Given records

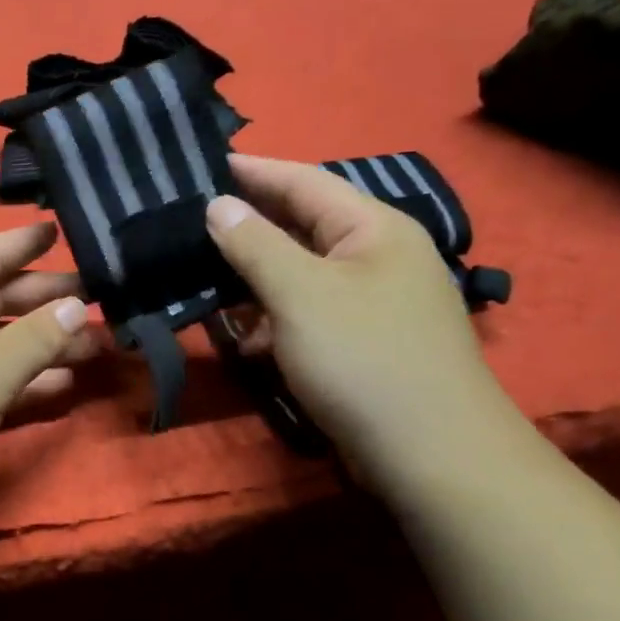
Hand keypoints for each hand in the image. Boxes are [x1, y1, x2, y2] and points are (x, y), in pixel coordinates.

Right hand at [206, 154, 516, 490]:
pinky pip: (307, 314)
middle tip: (188, 224)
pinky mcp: (362, 343)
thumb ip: (255, 245)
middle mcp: (376, 256)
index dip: (253, 171)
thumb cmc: (364, 358)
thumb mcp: (300, 294)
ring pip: (299, 275)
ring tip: (201, 282)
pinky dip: (272, 321)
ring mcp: (372, 302)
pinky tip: (243, 340)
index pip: (304, 181)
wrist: (432, 456)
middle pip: (300, 227)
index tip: (201, 164)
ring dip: (253, 281)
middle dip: (246, 229)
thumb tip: (219, 205)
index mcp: (373, 228)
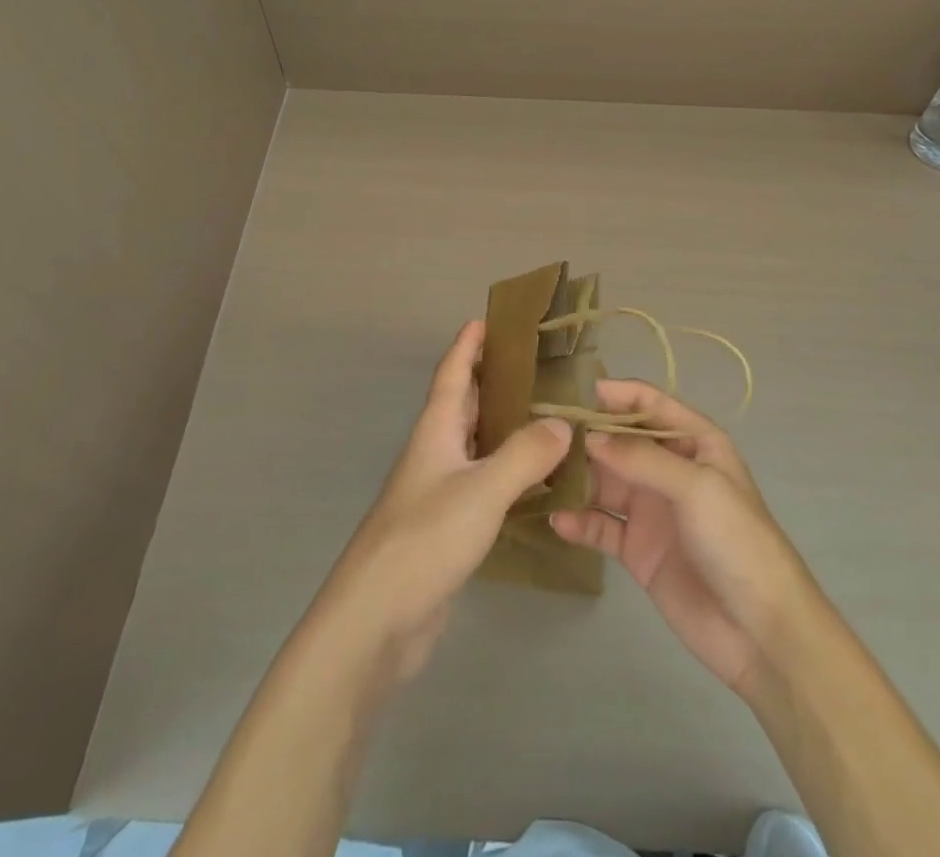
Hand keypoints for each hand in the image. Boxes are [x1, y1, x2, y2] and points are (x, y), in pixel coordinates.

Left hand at [318, 321, 573, 680]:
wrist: (376, 620)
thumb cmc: (424, 539)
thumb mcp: (481, 490)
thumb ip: (525, 455)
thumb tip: (563, 423)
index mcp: (436, 432)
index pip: (452, 374)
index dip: (467, 346)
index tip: (487, 319)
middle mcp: (436, 453)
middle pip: (464, 404)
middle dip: (492, 380)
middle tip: (536, 365)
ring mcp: (439, 492)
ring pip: (476, 444)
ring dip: (504, 426)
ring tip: (547, 414)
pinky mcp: (448, 527)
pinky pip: (483, 483)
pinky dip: (508, 471)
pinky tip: (535, 479)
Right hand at [550, 379, 818, 698]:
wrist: (761, 631)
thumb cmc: (737, 541)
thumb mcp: (695, 487)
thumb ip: (641, 458)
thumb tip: (589, 437)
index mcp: (695, 443)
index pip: (651, 405)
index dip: (617, 394)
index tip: (575, 393)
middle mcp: (670, 470)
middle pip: (620, 443)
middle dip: (587, 438)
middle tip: (543, 437)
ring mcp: (652, 511)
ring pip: (605, 482)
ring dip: (577, 478)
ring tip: (540, 475)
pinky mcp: (638, 550)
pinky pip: (602, 526)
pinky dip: (580, 522)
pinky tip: (557, 521)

How to complete this task
"ring dip: (504, 426)" marks the first line to print; reproduce that line and every line after it through the end of the listing above.

Task output
ring dip: (504, 426)
ring tip: (547, 414)
pinky mcp: (448, 527)
pinky pip: (483, 483)
pinky dip: (508, 471)
pinky tip: (535, 479)
Right hand at [550, 379, 818, 698]:
wrist: (761, 631)
thumb cmc: (737, 541)
thumb mcp: (695, 487)
thumb ip: (641, 458)
thumb tip: (589, 437)
index mcp: (695, 443)
index pip: (651, 405)
index dip: (617, 394)
index tip: (575, 393)
middle mcp: (670, 470)
middle pip: (620, 443)
middle dip: (587, 438)
middle tip: (543, 437)
ring mcp: (652, 511)
ring pip: (605, 482)
ring dip: (577, 478)
ring tip: (540, 475)
pinky mcp: (638, 550)
pinky pip: (602, 526)
pinky dip: (580, 522)
pinky tip: (557, 521)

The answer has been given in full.